ACTIVITY
Lines of the records that hold the word "agree" are to be counted; give the number and nothing more.
* * * * *
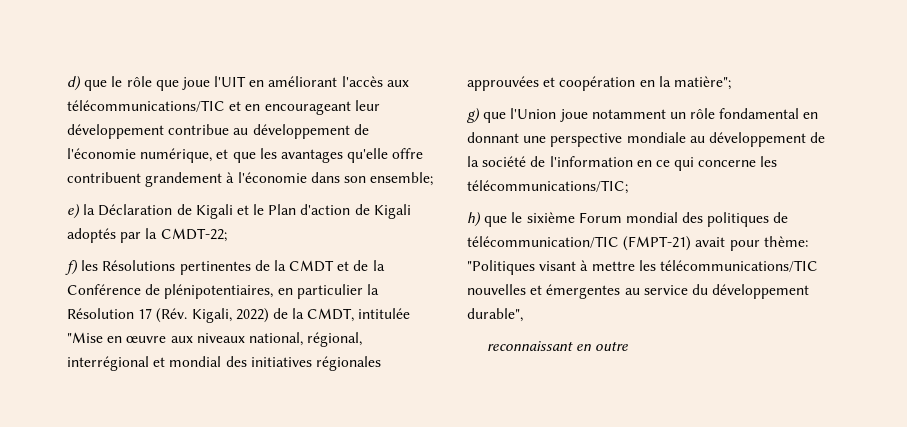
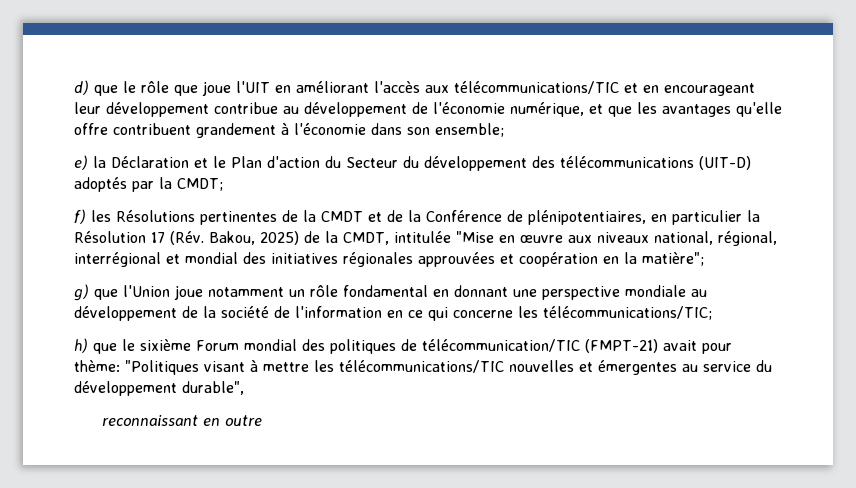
[176,204,233,219] de Kigali -> (189, 162) none
[354,204,411,219] de Kigali -> [325,156,751,171] du Secteur du développement des télécommunications (UIT-D)
[160,228,227,242] CMDT-22; -> [177,178,223,191] CMDT;
[191,308,269,323] Kigali, 2022) -> [209,231,299,245] Bakou, 2025)

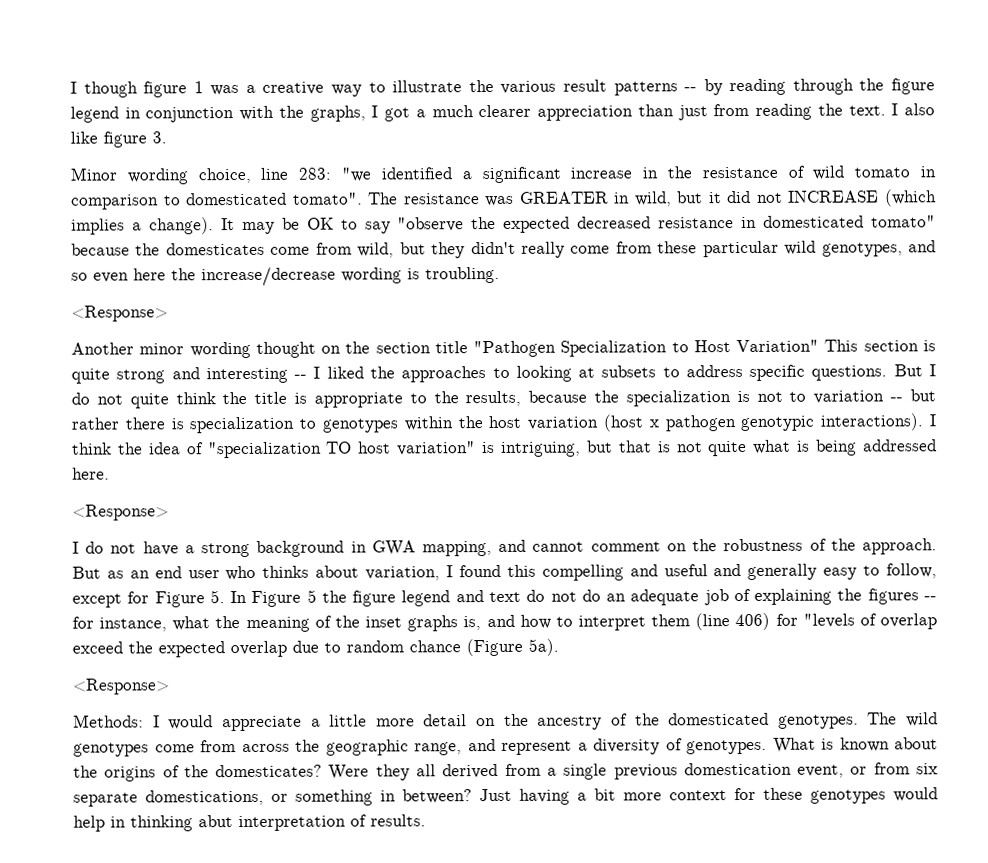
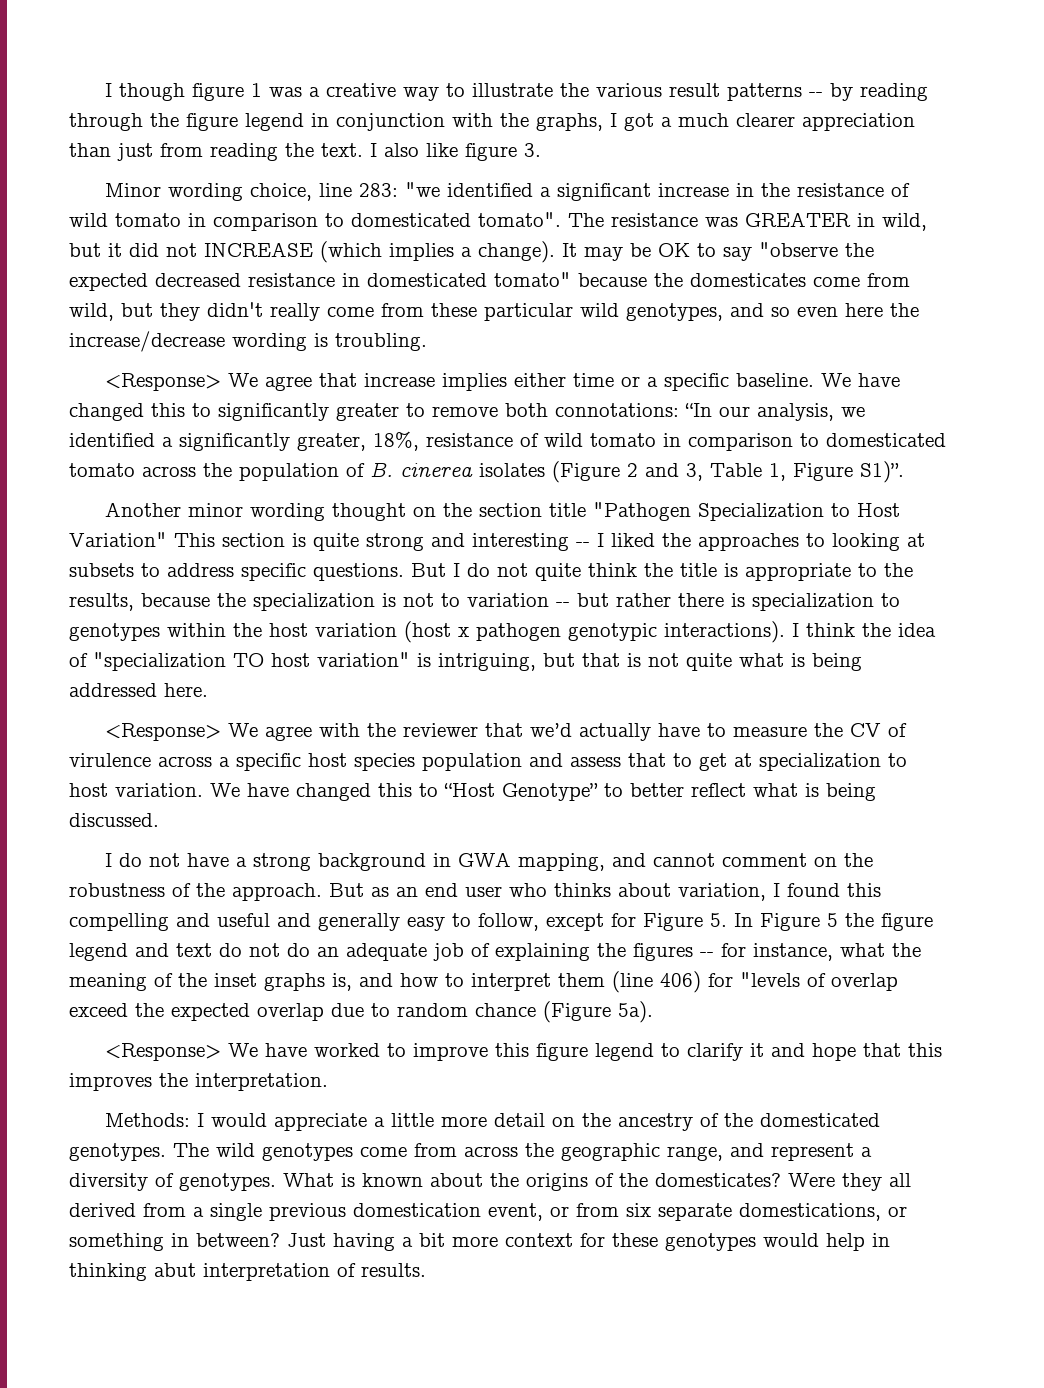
(168, 313) none -> [228,373,901,391] [69,403,865,421] [69,431,946,451] [69,461,904,483] We agree that increase implies either time or a specific baseline. We have changed this to significantly greater to remove both connotations: “In our analysis, we identified a significantly greater, 18%, resistance of wild tomato in comparison to domesticated tomato across the population of B. cinerea isolates (Figure 2 and 3, Table 1, Figure S1)”.
(169, 512) none -> [228,723,908,741] [69,753,907,771] [69,783,876,801] [69,813,159,827] We agree with the reviewer that we’d actually have to measure the CV of virulence across a specific host species population and assess that to get at specialization to host variation. We have changed this to “Host Genotype” to better reflect what is being discussed.
(170, 686) none -> [228,1043,943,1061] [69,1073,328,1091] We have worked to improve this figure legend to clarify it and hope that this improves the interpretation.

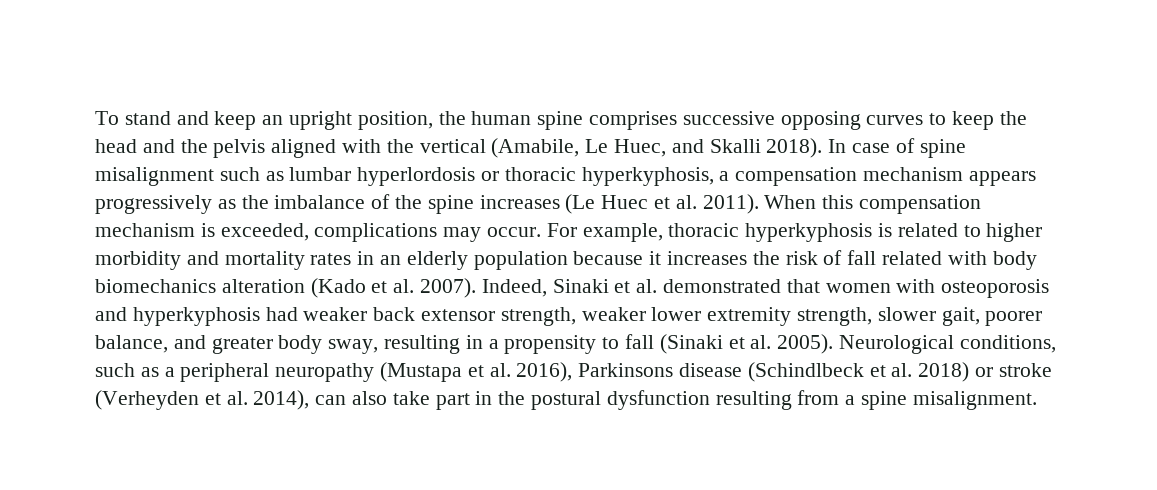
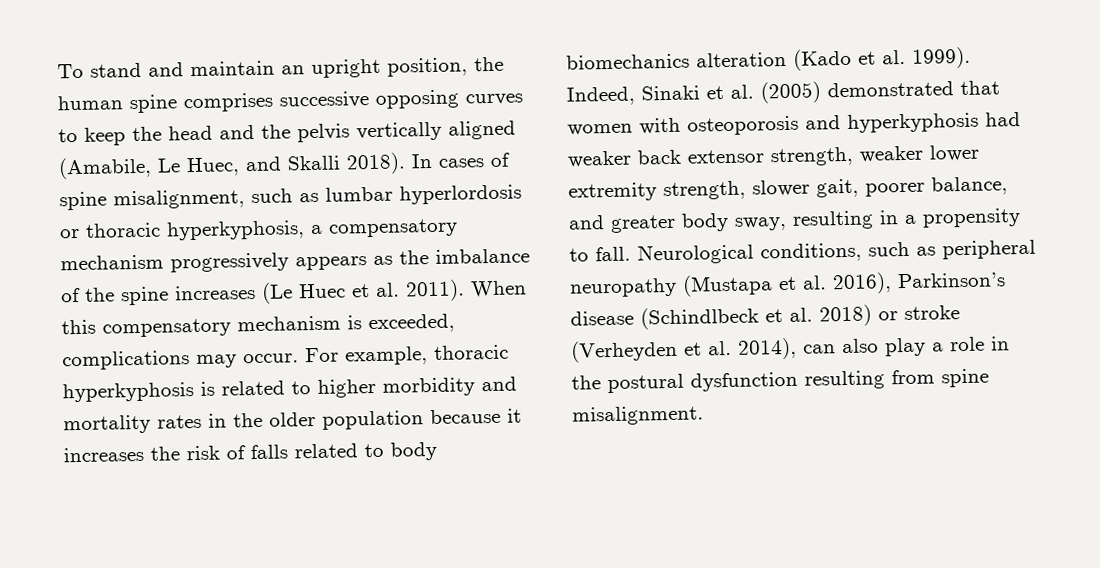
[214,111,257,130] keep -> [190,60,275,77] maintain
[271,139,486,158] aligned with the vertical -> [356,120,516,142] vertically aligned
[852,143,891,153] case -> [438,158,485,168] cases
[95,167,214,186] misalignment -> [113,189,245,210] misalignment,
[735,167,1036,186] [95,195,212,214] compensation mechanism appears progressively -> [328,218,458,238] [60,252,367,273] compensatory mechanism progressively appears
[859,195,982,214] compensation -> [102,318,231,338] compensatory
[380,251,468,270] an elderly -> [233,411,316,428] the older
[847,250,987,265] fall related with -> [250,443,384,460] falls related to
[420,278,477,298] 2007). -> [912,46,971,69] 1999).
(658, 286) none -> [760,81,821,104] (2005)
[625,334,834,354] fall (Sinaki et al. 2005). -> [595,246,631,262] fall.
[164,367,175,377] a -> (936, 251) none
[578,363,674,377] Parkinsons -> [897,272,1006,289] Parkinson’s
[392,391,470,410] take part -> [884,336,985,357] play a role
[845,395,856,405] a -> (935, 377) none

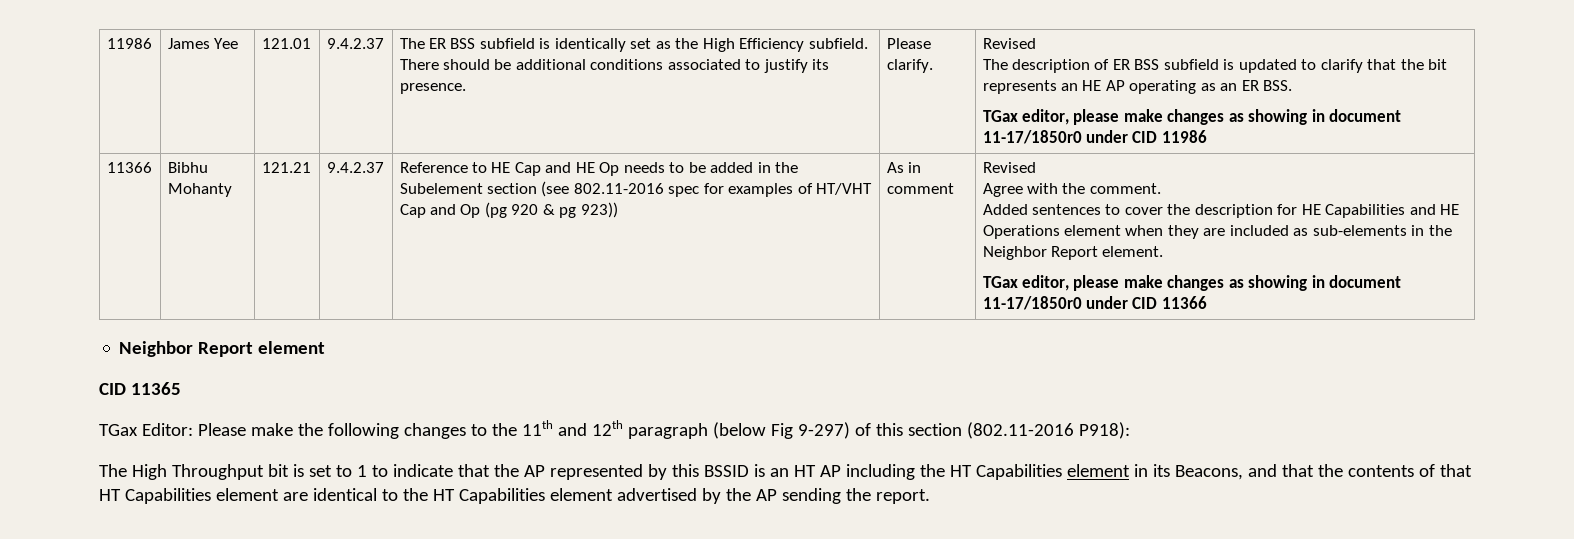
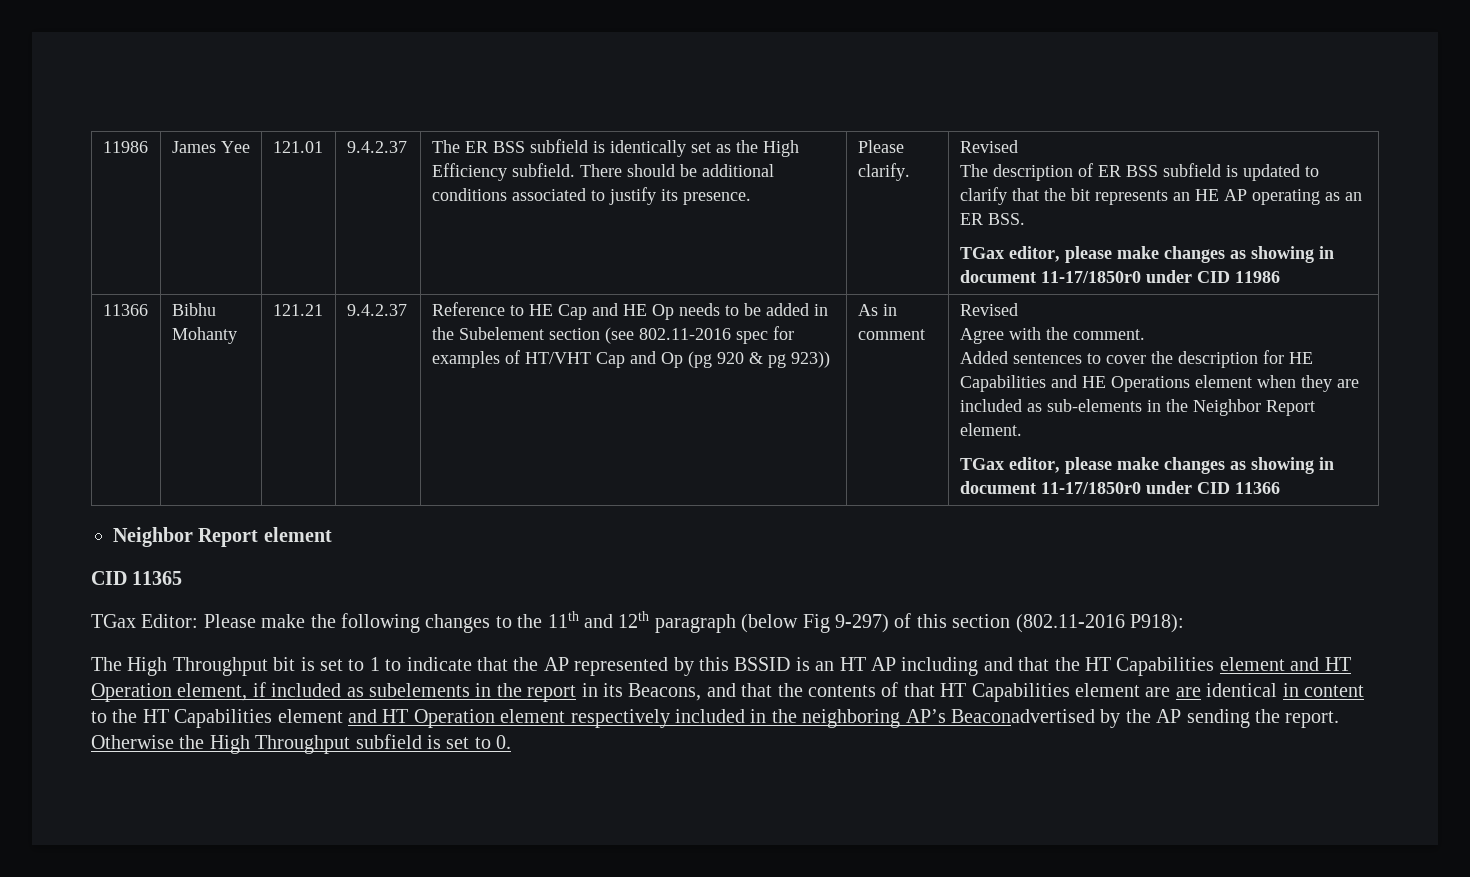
[919,464,1130,480] the HT Capabilities element -> [983,657,1351,676] [91,682,577,702] and that the HT Capabilities element and HT Operation element, if included as subelements in the report
[312,488,377,501] identical -> [1175,683,1364,697] are identical in content
[616,488,697,501] advertised -> [348,709,1095,728] and HT Operation element respectively included in the neighboring AP’s Beaconadvertised
(930, 496) none -> [91,734,512,754] Otherwise the High Throughput subfield is set to 0.

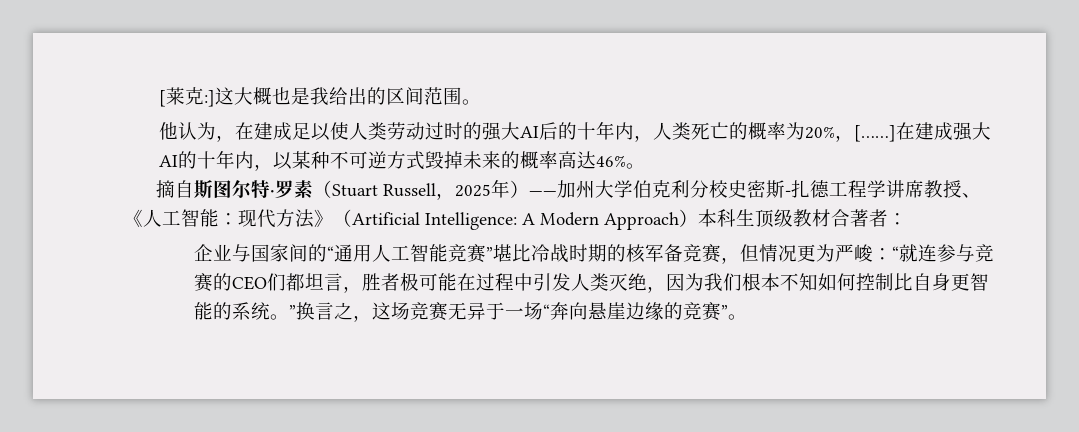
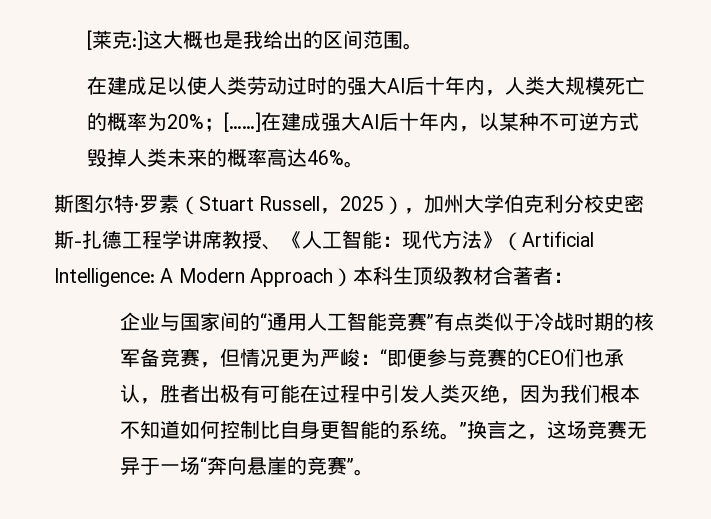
[159,122,236,142] 他认为， -> (424, 46) none
[558,122,578,140] 的 -> (426, 85) none
(692, 131) none -> [545,76,606,95] 大规模
[835,135,855,142] ， -> [204,118,225,132] ；
[178,151,198,169] 的 -> [379,112,400,131] 后
(464, 160) none -> [127,148,168,167] 人类
[155,180,194,198] 摘自 -> (365, 164) none
[490,179,557,198] 年）—— -> [384,196,425,215] ），
[493,244,532,262] 堪比 -> [434,312,535,331] 有点类似于
[899,244,938,262] 就连 -> [387,348,428,367] 即便
[286,272,420,293] 都坦言，胜者极 -> [584,348,625,367] [120,384,261,404] 也承认，胜者出极有
(819, 282) none -> [160,420,181,439] 道
[626,302,665,320] 边缘 -> (288, 465) none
* * * * *
OUTPUT
2